> [Dataset extract]:
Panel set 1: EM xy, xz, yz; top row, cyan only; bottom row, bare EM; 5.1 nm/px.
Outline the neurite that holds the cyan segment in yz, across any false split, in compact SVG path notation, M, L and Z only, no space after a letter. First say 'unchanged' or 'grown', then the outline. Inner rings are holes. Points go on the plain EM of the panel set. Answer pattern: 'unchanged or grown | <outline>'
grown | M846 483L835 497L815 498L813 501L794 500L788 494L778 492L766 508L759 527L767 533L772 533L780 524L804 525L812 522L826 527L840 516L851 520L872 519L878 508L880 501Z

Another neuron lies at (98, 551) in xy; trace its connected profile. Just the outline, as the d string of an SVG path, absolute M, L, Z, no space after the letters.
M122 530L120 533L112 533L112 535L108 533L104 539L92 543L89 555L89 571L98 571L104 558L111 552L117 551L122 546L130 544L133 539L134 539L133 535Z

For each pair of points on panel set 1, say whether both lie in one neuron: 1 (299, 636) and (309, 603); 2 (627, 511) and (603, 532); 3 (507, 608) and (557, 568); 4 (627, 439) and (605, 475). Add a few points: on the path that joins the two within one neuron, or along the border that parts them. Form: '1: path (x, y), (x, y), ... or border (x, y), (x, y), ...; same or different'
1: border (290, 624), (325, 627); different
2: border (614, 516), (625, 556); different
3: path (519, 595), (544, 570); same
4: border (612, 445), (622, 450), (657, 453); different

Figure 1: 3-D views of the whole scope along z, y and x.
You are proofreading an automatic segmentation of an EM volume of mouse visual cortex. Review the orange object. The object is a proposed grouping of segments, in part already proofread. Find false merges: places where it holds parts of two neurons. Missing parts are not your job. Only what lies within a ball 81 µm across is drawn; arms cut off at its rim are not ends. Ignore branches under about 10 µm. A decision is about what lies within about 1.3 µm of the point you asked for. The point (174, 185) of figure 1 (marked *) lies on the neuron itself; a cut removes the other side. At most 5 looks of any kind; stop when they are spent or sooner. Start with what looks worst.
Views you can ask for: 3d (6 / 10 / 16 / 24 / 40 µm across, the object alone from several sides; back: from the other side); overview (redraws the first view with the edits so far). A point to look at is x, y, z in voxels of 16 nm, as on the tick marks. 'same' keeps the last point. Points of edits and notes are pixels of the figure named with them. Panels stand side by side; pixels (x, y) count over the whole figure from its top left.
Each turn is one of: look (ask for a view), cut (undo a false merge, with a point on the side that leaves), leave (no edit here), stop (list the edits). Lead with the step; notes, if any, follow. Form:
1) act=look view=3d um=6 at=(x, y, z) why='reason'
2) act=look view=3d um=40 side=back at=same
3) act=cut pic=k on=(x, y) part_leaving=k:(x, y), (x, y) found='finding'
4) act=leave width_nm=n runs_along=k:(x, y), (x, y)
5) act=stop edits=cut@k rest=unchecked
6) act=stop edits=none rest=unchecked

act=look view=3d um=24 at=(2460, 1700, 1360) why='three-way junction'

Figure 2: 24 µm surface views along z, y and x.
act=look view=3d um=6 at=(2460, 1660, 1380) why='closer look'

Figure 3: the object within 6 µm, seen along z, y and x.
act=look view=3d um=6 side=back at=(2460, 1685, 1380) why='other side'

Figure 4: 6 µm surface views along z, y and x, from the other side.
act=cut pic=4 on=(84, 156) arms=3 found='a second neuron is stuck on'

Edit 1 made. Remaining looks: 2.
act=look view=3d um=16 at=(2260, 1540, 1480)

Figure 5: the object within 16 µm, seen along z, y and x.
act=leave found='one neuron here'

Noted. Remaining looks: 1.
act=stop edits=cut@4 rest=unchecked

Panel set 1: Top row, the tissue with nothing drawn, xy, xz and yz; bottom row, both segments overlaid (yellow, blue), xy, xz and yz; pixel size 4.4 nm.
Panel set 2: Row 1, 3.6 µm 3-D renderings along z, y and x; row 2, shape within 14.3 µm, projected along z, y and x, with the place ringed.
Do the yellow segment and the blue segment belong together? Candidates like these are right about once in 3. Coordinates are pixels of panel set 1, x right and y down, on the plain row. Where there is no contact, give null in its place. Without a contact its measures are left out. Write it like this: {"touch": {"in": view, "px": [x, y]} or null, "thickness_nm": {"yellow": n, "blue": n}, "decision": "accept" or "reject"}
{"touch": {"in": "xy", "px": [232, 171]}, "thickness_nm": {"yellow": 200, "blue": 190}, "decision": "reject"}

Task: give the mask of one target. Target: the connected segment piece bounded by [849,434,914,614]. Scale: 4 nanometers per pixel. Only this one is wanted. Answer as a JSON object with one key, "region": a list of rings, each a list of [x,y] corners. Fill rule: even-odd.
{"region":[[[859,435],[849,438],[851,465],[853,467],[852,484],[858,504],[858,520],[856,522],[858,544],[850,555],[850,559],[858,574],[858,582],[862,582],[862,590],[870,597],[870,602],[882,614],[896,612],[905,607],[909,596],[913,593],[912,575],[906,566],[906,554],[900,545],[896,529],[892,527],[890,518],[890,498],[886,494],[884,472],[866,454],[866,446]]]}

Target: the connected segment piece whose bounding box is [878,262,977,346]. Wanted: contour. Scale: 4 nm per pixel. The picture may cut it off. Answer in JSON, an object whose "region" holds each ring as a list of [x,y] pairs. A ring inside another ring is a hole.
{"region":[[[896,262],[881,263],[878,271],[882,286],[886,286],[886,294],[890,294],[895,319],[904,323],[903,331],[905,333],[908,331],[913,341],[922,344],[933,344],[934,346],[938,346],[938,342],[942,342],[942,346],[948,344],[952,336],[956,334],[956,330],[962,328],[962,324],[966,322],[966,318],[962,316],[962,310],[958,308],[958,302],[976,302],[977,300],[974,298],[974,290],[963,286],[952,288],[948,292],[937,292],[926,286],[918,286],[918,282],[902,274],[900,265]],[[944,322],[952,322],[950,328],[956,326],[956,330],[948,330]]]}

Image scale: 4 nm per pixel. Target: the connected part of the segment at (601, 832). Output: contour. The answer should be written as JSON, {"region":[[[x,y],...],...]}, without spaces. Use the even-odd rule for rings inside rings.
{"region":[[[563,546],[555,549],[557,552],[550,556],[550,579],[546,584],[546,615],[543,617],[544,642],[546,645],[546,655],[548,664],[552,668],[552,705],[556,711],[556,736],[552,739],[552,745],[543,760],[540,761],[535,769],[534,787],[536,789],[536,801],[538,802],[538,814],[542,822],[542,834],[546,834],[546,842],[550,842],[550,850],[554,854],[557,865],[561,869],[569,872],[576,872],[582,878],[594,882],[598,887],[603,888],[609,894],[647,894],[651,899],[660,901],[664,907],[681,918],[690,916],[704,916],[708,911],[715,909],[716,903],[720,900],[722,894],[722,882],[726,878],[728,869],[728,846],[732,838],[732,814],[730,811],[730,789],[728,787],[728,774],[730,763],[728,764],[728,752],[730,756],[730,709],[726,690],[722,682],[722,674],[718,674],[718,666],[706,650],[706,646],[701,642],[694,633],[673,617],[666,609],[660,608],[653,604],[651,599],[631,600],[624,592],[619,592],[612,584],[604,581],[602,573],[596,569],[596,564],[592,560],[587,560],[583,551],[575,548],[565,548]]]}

> [Description of the task]:
Each of the records above is to be copied exactly.

> [Response box]:
Panel set 1: EM xy, xz, yz; top row, cyan only; bottom row, bare EM; 5.1 nm/px.
Outline the neurite that holds the cyan segment in yz, across any false split, in compact SVG path notation, M, L and Z only, no space after a letter. First say 'unchanged' or 'grown', then the outline. Inner rings are holes. Points go on the plain EM of the panel set. Answer pattern: 'unchanged or grown | <outline>'
grown | M846 483L835 497L815 498L813 501L794 500L788 494L778 492L766 508L759 527L767 533L772 533L780 524L804 525L812 522L826 527L840 516L851 520L872 519L878 508L880 501Z

Another neuron lies at (98, 551) in xy; trace its connected profile. Just the outline, as the d string of an SVG path, absolute M, L, Z, no space after the letters.
M122 530L120 533L112 533L112 535L108 533L104 539L92 543L89 555L89 571L98 571L104 558L111 552L117 551L122 546L130 544L133 539L134 539L133 535Z

For each pair of points on panel set 1, say whether both lie in one neuron: 1 (299, 636) and (309, 603); 2 (627, 511) and (603, 532); 3 (507, 608) and (557, 568); 4 (627, 439) and (605, 475). Add a few points: on the path that joins the two within one neuron, or along the border that parts them. Form: '1: path (x, y), (x, y), ... or border (x, y), (x, y), ...; same or different'
1: border (290, 624), (325, 627); different
2: border (614, 516), (625, 556); different
3: path (519, 595), (544, 570); same
4: border (612, 445), (622, 450), (657, 453); different

Figure 1: 3-D views of the whole scope along z, y and x.
You are proofreading an automatic segmentation of an EM volume of mouse visual cortex. Review the orange object. The object is a proposed grouping of segments, in part already proofread. Find false merges: places where it holds parts of two neurons. Missing parts are not your job. Only what lies within a ball 81 µm across is drawn; arms cut off at its rim are not ends. Ignore branches under about 10 µm. A decision is about what lies within about 1.3 µm of the point you asked for. The point (174, 185) of figure 1 (marked *) lies on the neuron itself; a cut removes the other side. At most 5 looks of any kind; stop when they are spent or sooner. Start with what looks worst.
Views you can ask for: 3d (6 / 10 / 16 / 24 / 40 µm across, the object alone from several sides; back: from the other side); overview (redraws the first view with the edits so far). A point to look at is x, y, z in voxels of 16 nm, as on the tick marks. 'same' keeps the last point. Points of edits and notes are pixels of the figure named with them. Panels stand side by side; pixels (x, y) count over the whole figure from its top left.
Each turn is one of: look (ask for a view), cut (undo a false merge, with a point on the side that leaves), leave (no edit here), stop (list the edits). Lead with the step; notes, if any, follow. Form:
1) act=look view=3d um=6 at=(x, y, z) why='reason'
2) act=look view=3d um=40 side=back at=same
3) act=cut pic=k on=(x, y) part_leaving=k:(x, y), (x, y) found='finding'
4) act=leave width_nm=n runs_along=k:(x, y), (x, y)
5) act=stop edits=cut@k rest=unchecked
6) act=stop edits=none rest=unchecked

act=look view=3d um=24 at=(2460, 1700, 1360) why='three-way junction'

Figure 2: 24 µm surface views along z, y and x.
act=look view=3d um=6 at=(2460, 1660, 1380) why='closer look'

Figure 3: the object within 6 µm, seen along z, y and x.
act=look view=3d um=6 side=back at=(2460, 1685, 1380) why='other side'

Figure 4: 6 µm surface views along z, y and x, from the other side.
act=cut pic=4 on=(84, 156) arms=3 found='a second neuron is stuck on'

Edit 1 made. Remaining looks: 2.
act=look view=3d um=16 at=(2260, 1540, 1480)

Figure 5: the object within 16 µm, seen along z, y and x.
act=leave found='one neuron here'

Noted. Remaining looks: 1.
act=stop edits=cut@4 rest=unchecked

Panel set 1: Top row, the tissue with nothing drawn, xy, xz and yz; bottom row, both segments overlaid (yellow, blue), xy, xz and yz; pixel size 4.4 nm.
Panel set 2: Row 1, 3.6 µm 3-D renderings along z, y and x; row 2, shape within 14.3 µm, projected along z, y and x, with the place ringed.
Do the yellow segment and the blue segment belong together? Candidates like these are right about once in 3. Coordinates are pixels of panel set 1, x right and y down, on the plain row. Where there is no contact, give null in its place. Without a contact its measures are left out. Write it like this: {"touch": {"in": view, "px": [x, y]} or null, "thickness_nm": {"yellow": n, "blue": n}, "decision": "accept" or "reject"}
{"touch": {"in": "xy", "px": [232, 171]}, "thickness_nm": {"yellow": 200, "blue": 190}, "decision": "reject"}

Task: give the mask of one target. Target: the connected segment piece bounded by [849,434,914,614]. Scale: 4 nanometers per pixel. Only this one is wanted. Answer as a JSON object with one key, "region": a list of rings, each a list of [x,y] corners. Fill rule: even-odd.
{"region":[[[859,435],[849,438],[851,465],[853,467],[852,484],[858,504],[858,520],[856,522],[858,544],[850,555],[850,559],[858,574],[858,582],[862,582],[862,590],[870,597],[870,602],[882,614],[896,612],[905,607],[909,596],[913,593],[912,575],[906,566],[906,554],[900,545],[896,529],[892,527],[890,518],[890,498],[886,494],[884,472],[866,454],[866,446]]]}

Target: the connected segment piece whose bounding box is [878,262,977,346]. Wanted: contour. Scale: 4 nm per pixel. The picture may cut it off. Answer in JSON, an object whose "region" holds each ring as a list of [x,y] pairs. A ring inside another ring is a hole.
{"region":[[[896,262],[881,263],[878,271],[882,286],[886,286],[886,294],[890,294],[895,319],[904,323],[903,331],[905,333],[908,331],[913,341],[922,344],[933,344],[934,346],[938,346],[938,342],[942,342],[942,346],[948,344],[952,336],[956,334],[956,330],[962,328],[962,324],[966,322],[966,318],[962,316],[962,310],[958,308],[958,302],[976,302],[977,300],[974,298],[974,290],[963,286],[952,288],[948,292],[937,292],[926,286],[918,286],[918,282],[902,274],[900,265]],[[944,322],[952,322],[950,328],[956,326],[956,330],[948,330]]]}

Image scale: 4 nm per pixel. Target: the connected part of the segment at (601, 832). Output: contour. The answer should be written as JSON, {"region":[[[x,y],...],...]}, without spaces. Use the even-odd rule for rings inside rings.
{"region":[[[563,546],[555,549],[557,552],[550,556],[550,579],[546,584],[546,615],[543,617],[544,642],[546,645],[546,655],[548,664],[552,668],[552,705],[556,711],[556,736],[552,739],[552,745],[543,760],[540,761],[535,769],[534,787],[536,789],[536,801],[538,802],[538,814],[542,822],[542,834],[546,834],[546,842],[550,842],[550,850],[554,854],[557,865],[561,869],[569,872],[576,872],[582,878],[594,882],[598,887],[603,888],[609,894],[647,894],[651,899],[660,901],[664,907],[681,918],[690,916],[704,916],[708,911],[715,909],[716,903],[720,900],[722,894],[722,882],[726,878],[728,869],[728,846],[732,838],[732,814],[730,811],[730,789],[728,787],[728,774],[730,763],[728,764],[728,752],[730,756],[730,709],[726,690],[722,682],[722,674],[718,674],[718,666],[706,650],[706,646],[701,642],[694,633],[673,617],[666,609],[660,608],[653,604],[651,599],[631,600],[624,592],[619,592],[612,584],[604,581],[602,573],[596,569],[596,564],[592,560],[587,560],[583,551],[575,548],[565,548]]]}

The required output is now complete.